Horace McCoy: They Shoot Horses, Don’t They?
Midnight Classics, as far as I can tell, was an imprint of Serpent’s Tail reserved for publishing forgotten works of pulpy noir and psychedelic fiction. A number of titles were put out in the late 1990s, each boldy declaring that the book was ‘a Midnight Classic back in print’, and all written by authors long forgotten. Names like Gavin Lambert, Stewart Meyer, Rudolph Wurlitzer, and David Goodis. Another was Horace McCoy, probably the best known of the lot.
McCoy’s name has already appeared on booklit where, after a tentative treading of the toes in American noir, with James M. Cain’s The Postman Always Rings Twice, it was suggested in the comments that next up should be McCoy’s They Shoot Horses, Don’t They? (1935). Never one to knock back a recommendation (although always one to never get round to reading it) I bumped it up the list, while all the other titles waiting their turn muttered and cursed under their breath.
With horses in the title, I’d long assumed, wrongly so, that the novel was a western of some description. Instead, the novel’s milieu is quite the reverse of the open range, and a new one on me, the claustrophobic world of the dance marathon. Popular in the 1920s and 1930s, these shindigs brought kids disillusioned by the Depression together to dance, for hours on end, chasing the carrot of prize money dangled before them.
One hundred and forty-four couples entered the marathon dance but sixty-one dropped out for the first week. The rules were you danced for an hour and fifty minutes, then you had a ten-minute rest period in which you could sleep if you wanted to. But in those ten minutes you also had to shave or bathe or get your feet fixed or whatever was necessary.
Although mostly flashbacks, the novel begins in the here and now, by outlining its outcome, that of the sentencing of Robert Syverton for the murder of Gloria Beatty. It’s clear to Syverton that the judge means to make an example of him, especially given that the best line of defense he has is that he was “only doing her a personal favour”:
The Prosecuting Attorney was wrong when he told the jury she died in agony, friendless, alone except for her brutal murderer, out there in that black night on the edge of the Pacific. He was as wrong as a man can be. She did not die in agony. She was relaxed and comfortable and she was smiling. It was the first time I had ever seen her smile. How could she have been in agony then? And she wasn’t friendless.
I was her very best friend. I was her only friend. So how could she have been friendless?
Robert and Gloria have come their separate ways to Hollywood, chasing the same dream. Opportunities, however, are few on the ground, and they enter the marathon dance:
‘Free food and free bed as long as you last and a thousand dollars if you win.’
‘The free food part of it sounds good,’ I said.
‘That’s not the big thing,’ she said. ‘A lot of producers and directors go to those marathon dances. There’s always the chance they might pick you out and give you a part in a picture…What do you say?’
‘Me?’ I said…’Oh, I don’t dance very well…’
‘You don’t have to. All you have to do is keep moving.’

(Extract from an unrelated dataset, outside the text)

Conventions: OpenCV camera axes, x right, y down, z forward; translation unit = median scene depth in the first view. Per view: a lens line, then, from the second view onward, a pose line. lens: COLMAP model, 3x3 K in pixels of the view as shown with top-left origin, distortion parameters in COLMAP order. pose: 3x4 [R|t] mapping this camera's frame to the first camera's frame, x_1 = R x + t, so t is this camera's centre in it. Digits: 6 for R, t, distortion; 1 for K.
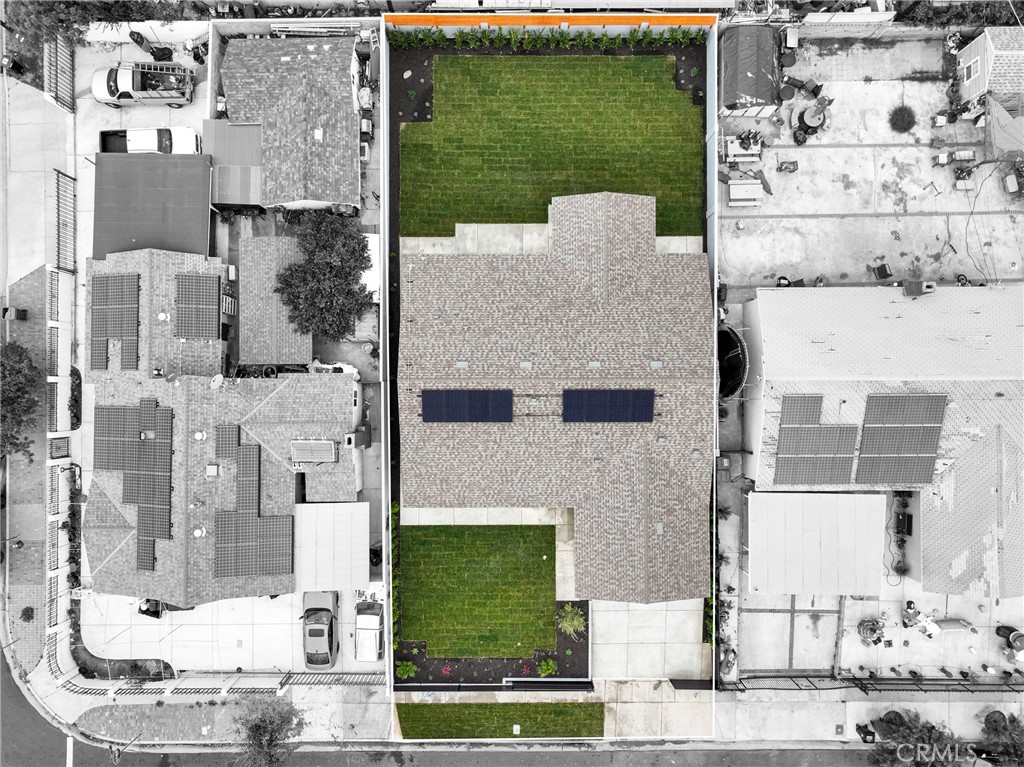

During the dance tempers fray, exhaustion sets in, and the contestents find themselves exploited more and more in the name of entertainment. Robert dreams of being back outside, away from the confines of the ballroom, but in writing the desperate situation of this small dance McCoy holds up a mirror to the America of the time, where life itself is punishing and people try to scrape a living against all the odds. The whole narrative is studied with throwaway lines from Gloria, with nothing to live for, wishing she were dead.
‘It’s peculiar to me,’ she said, ‘that everybody pays so much attention to living and so little to dying. Why are these high-powered scientists always screwing around trying to prolong life instead of finding pleasant ways to end it? There must be a hell of a lot of people in the world like me – who want to die but haven’t got the guts – ‘
Even though we know the outcome, McCoy still manages to build up tension in his story. The continued sapping of the dancers’ will through exploitative tasks and the sheer exhaustion they feel builds up crests of conflict that see the dancers regularly whittled down. To this slow burn plot kindling is added, where chapters are preceded by snippets of the judge’s sentence, each in a typeface a little larger than before, serving well the build up of tension.
Loose on description, heavy on dialogue, the novel sets a fair pace, without being a marathon itself, and when its end comes the death of Gloria is treated unsentimentaly, as befits the hardboiled genre. The ending is powerful, for what it is, and I daresay it’s one that will stick in the mind for a long time to come, but there’s the feeling that there could have been more, that McCoy could perhaps have explored the existentialist nature of his narrator, if even just for a few pages here and there, just to get a little deeper inside Syverton’s head. At the same time, the casual enquiry of the book’s title, in context, carries all the weight needed, and it’s the unanswerable nature of the whydunnit that ensures the book’s durability.